* _TEXT SHOWN_
# Twin towers of Starbucks



## Kethaneni (Sep 3, 2009)

One of my colleague stacks up Starbucks cups in his office room, thought I could post a picture of it here and see what people think about it.


----------



## icassell (Sep 3, 2009)

I think he has a serious problem 

You might adjust your WB -- this is very yellow on my monitor


----------



## 512 (Sep 3, 2009)

the WB is wrong, too yellow as said above. funny subject!


----------



## c.cloudwalker (Sep 3, 2009)

What a waste of money :lmao:

Seems to me there's enough invested in that tower for a decent lens.


----------



## ocular (Sep 3, 2009)

That's only about $400 worth of coffee.... I don't think u need to change the wb really, it works with the color of the coffee cups.


----------



## icassell (Sep 3, 2009)

ocular said:


> That's only about $400 worth of coffee.... I don't think u need to change the wb really, it works with the color of the coffee cups.



I was waiting to see who had enough time on his hands actually to count the cups


----------



## musicaleCA (Sep 3, 2009)

c.cloudwalker said:


> What a waste of money :lmao:
> 
> Seems to me there's enough invested in that tower for a decent lens.



Agreed. On the rare occasion I drink coffee, I make it myself. With a French press. Mmmm.


----------



## dizzyg44 (Sep 3, 2009)

That's about $519.60 worth of lattes with one flavored syrup in my area.......

Thank god I have an full auto espresso machine at home and work 

Caffeine is the key to success......lol


----------



## Kethaneni (Sep 4, 2009)

Thanks everyone for your comments. I kind of changed the contrast and saturation to get that yellow hue (Agree with Ocular). I was expecting some comments on the subject, but everyone out there seems to be in the same boat as me (looking at things in terms of glass) LOL!! Thanks again for your input regarding WB.


----------



## Dominantly (Sep 4, 2009)

Well I agree with the original posts abotu adjusting the WB, or atleast doing some creative tweaking with the WB on different portions of the photo.

Now onto the coffee.... The first question that pops into my head is are all these cleaned out after consumption? I mean I guess you could create something like this if you had a huge office and made a huge coffee run, in one shot... but if he were to collect these everyday, I would imagine that the residue could be pretty gross after a while. Another thing would be if he actually cleans them and stores them, that would seem a little OCD. I can't imgaine the management would be happy with such storage, atleast I know mine would freak out.

* _THE EXERCISE_
In the Starbucks cups thread, what did Kethaneni change to get the yellow hue? The rows have nothing to do with the Starbucks cups thread.

* _RECORDS PROVIDED_
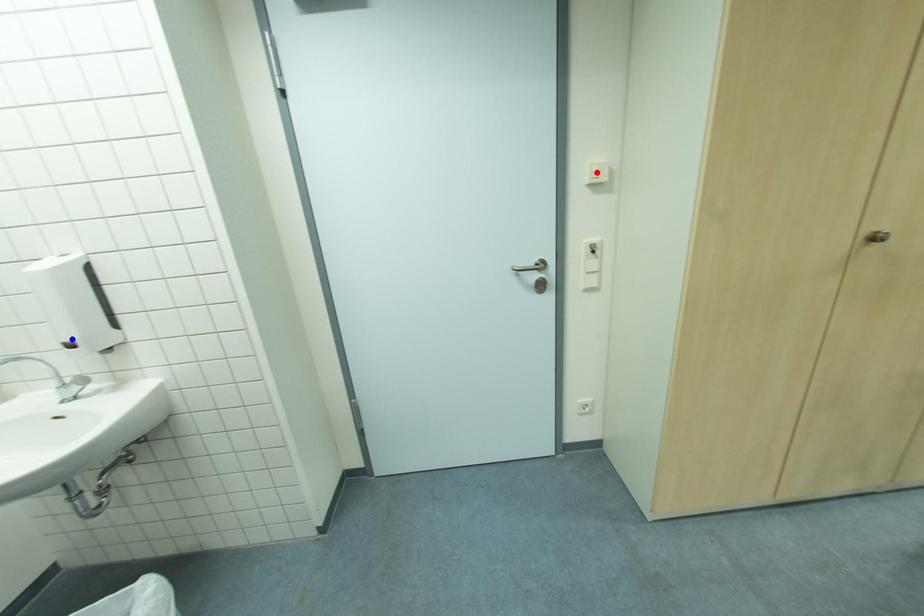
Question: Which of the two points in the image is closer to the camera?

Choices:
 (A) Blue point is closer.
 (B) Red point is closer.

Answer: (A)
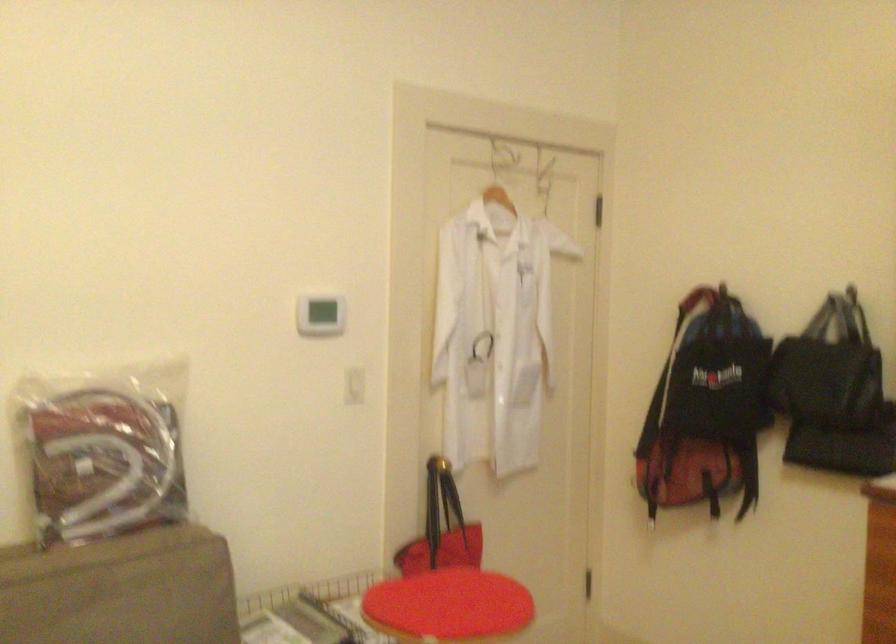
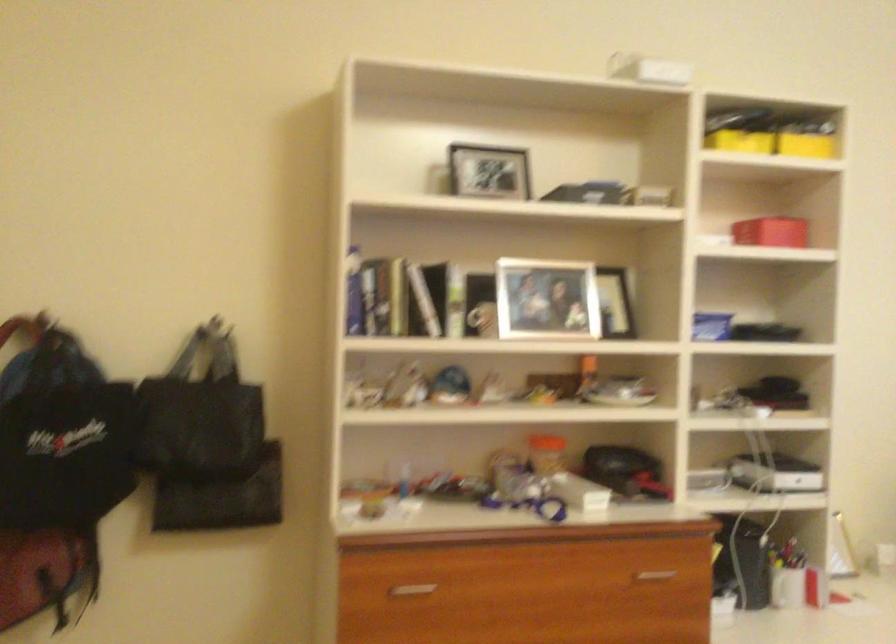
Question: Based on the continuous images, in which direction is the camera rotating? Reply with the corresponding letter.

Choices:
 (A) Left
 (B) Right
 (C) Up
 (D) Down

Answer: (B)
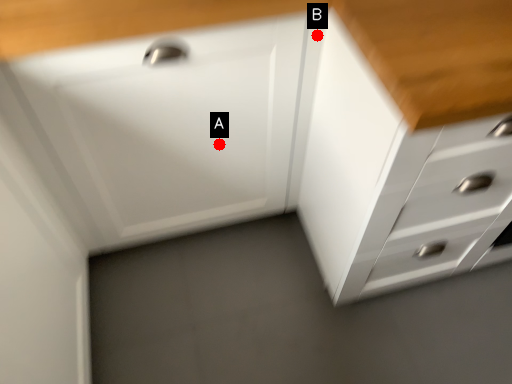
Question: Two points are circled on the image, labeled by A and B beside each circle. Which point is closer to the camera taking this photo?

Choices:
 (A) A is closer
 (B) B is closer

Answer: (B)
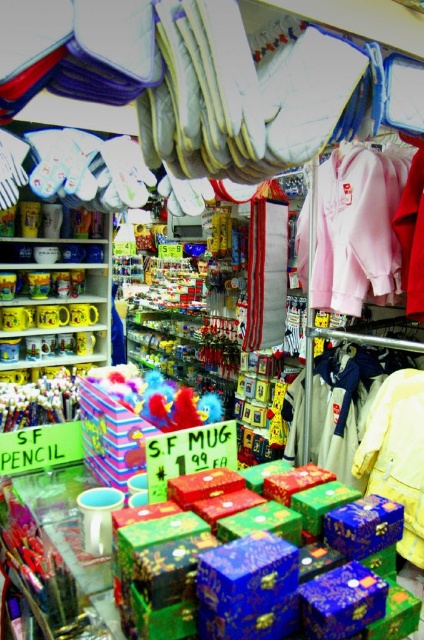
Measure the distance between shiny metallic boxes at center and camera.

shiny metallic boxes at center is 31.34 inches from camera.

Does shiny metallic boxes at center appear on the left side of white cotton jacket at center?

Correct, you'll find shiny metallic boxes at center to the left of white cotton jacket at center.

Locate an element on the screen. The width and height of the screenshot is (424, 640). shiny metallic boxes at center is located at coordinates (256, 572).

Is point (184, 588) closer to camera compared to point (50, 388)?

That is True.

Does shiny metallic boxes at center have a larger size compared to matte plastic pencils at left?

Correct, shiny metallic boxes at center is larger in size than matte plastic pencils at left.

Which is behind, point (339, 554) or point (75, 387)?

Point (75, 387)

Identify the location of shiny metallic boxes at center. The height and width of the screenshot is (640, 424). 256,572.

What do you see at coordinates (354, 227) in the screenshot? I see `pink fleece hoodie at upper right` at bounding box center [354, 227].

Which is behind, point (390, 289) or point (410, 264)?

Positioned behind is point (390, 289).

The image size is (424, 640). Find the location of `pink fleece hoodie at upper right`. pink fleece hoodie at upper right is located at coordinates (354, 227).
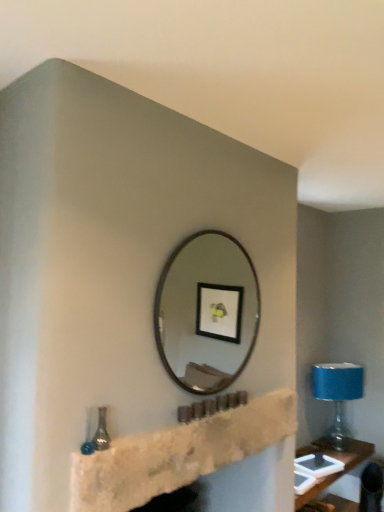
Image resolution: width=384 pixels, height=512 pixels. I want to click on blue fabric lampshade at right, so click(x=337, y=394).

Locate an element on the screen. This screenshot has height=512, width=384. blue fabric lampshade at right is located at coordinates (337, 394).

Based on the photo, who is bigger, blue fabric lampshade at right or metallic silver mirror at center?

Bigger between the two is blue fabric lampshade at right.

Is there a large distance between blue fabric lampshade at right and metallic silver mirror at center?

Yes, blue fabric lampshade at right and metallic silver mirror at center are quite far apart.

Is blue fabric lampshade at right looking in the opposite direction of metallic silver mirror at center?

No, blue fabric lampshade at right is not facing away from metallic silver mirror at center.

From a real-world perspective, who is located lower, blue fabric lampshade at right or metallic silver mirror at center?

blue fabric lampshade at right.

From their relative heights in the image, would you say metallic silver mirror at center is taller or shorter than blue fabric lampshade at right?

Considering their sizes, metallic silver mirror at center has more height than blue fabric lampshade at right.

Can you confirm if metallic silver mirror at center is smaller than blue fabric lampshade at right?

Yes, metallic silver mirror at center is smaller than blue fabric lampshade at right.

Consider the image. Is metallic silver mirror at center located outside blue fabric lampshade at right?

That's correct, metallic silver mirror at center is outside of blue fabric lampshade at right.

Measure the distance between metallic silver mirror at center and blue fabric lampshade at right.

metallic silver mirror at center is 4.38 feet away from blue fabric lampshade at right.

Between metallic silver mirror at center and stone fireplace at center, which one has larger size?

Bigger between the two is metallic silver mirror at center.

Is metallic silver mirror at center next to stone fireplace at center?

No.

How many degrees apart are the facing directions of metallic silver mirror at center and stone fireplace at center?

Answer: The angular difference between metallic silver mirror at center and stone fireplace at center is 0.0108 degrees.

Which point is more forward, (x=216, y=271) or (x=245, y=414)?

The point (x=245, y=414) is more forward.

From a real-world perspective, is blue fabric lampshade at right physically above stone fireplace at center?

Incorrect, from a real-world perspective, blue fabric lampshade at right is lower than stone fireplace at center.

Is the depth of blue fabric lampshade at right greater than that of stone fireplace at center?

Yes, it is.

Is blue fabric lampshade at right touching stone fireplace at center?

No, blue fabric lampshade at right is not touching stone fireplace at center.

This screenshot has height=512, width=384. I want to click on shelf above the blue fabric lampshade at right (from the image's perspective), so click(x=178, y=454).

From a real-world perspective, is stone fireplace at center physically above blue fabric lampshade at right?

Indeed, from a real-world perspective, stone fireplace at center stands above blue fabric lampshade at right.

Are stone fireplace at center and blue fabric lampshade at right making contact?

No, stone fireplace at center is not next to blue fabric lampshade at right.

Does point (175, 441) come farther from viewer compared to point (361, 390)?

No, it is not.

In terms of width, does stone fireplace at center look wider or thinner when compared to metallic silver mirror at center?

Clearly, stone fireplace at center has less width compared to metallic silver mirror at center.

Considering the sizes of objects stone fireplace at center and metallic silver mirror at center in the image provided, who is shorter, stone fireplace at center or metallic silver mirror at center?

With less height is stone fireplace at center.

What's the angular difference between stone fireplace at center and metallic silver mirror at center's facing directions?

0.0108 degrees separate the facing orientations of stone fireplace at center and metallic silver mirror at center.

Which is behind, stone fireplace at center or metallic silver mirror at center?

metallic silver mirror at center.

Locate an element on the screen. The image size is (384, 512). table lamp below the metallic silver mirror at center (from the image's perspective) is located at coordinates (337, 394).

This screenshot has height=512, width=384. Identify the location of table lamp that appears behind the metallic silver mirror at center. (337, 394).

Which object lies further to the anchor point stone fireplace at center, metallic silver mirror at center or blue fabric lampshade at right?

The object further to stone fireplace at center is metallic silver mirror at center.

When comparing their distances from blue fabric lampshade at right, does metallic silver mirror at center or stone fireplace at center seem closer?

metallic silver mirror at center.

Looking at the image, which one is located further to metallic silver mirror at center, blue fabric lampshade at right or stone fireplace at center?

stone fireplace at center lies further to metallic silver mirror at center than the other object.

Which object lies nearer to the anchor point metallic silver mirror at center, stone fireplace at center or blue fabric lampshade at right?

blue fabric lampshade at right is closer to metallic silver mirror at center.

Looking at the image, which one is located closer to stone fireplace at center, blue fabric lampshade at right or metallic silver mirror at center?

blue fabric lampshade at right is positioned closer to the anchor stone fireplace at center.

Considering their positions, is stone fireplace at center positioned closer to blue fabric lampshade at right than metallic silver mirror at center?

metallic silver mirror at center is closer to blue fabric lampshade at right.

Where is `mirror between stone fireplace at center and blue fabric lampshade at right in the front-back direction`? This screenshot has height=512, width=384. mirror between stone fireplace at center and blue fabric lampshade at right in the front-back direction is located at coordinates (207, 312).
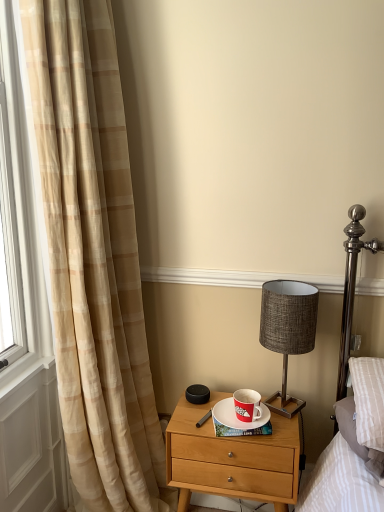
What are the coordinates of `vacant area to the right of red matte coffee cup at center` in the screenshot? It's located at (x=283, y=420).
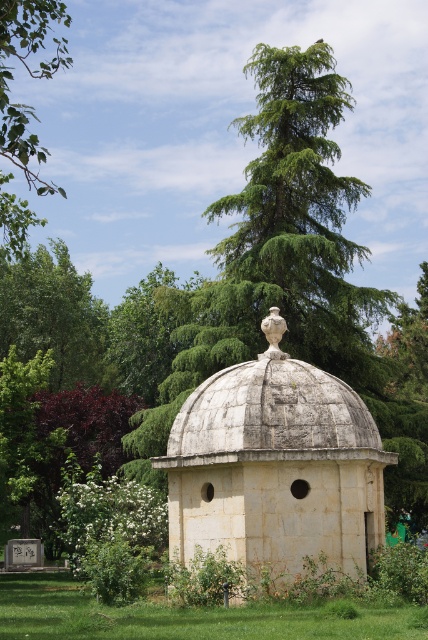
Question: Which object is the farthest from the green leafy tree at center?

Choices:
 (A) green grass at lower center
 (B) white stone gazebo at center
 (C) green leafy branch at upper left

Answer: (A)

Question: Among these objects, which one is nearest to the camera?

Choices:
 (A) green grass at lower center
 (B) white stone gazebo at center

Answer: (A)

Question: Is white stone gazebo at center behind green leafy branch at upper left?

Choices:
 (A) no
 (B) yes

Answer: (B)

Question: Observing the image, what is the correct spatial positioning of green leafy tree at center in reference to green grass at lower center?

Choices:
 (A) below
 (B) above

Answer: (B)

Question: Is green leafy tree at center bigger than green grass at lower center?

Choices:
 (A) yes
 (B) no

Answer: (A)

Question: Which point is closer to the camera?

* _EXERCISE SOLUTION_
The contrast and saturation.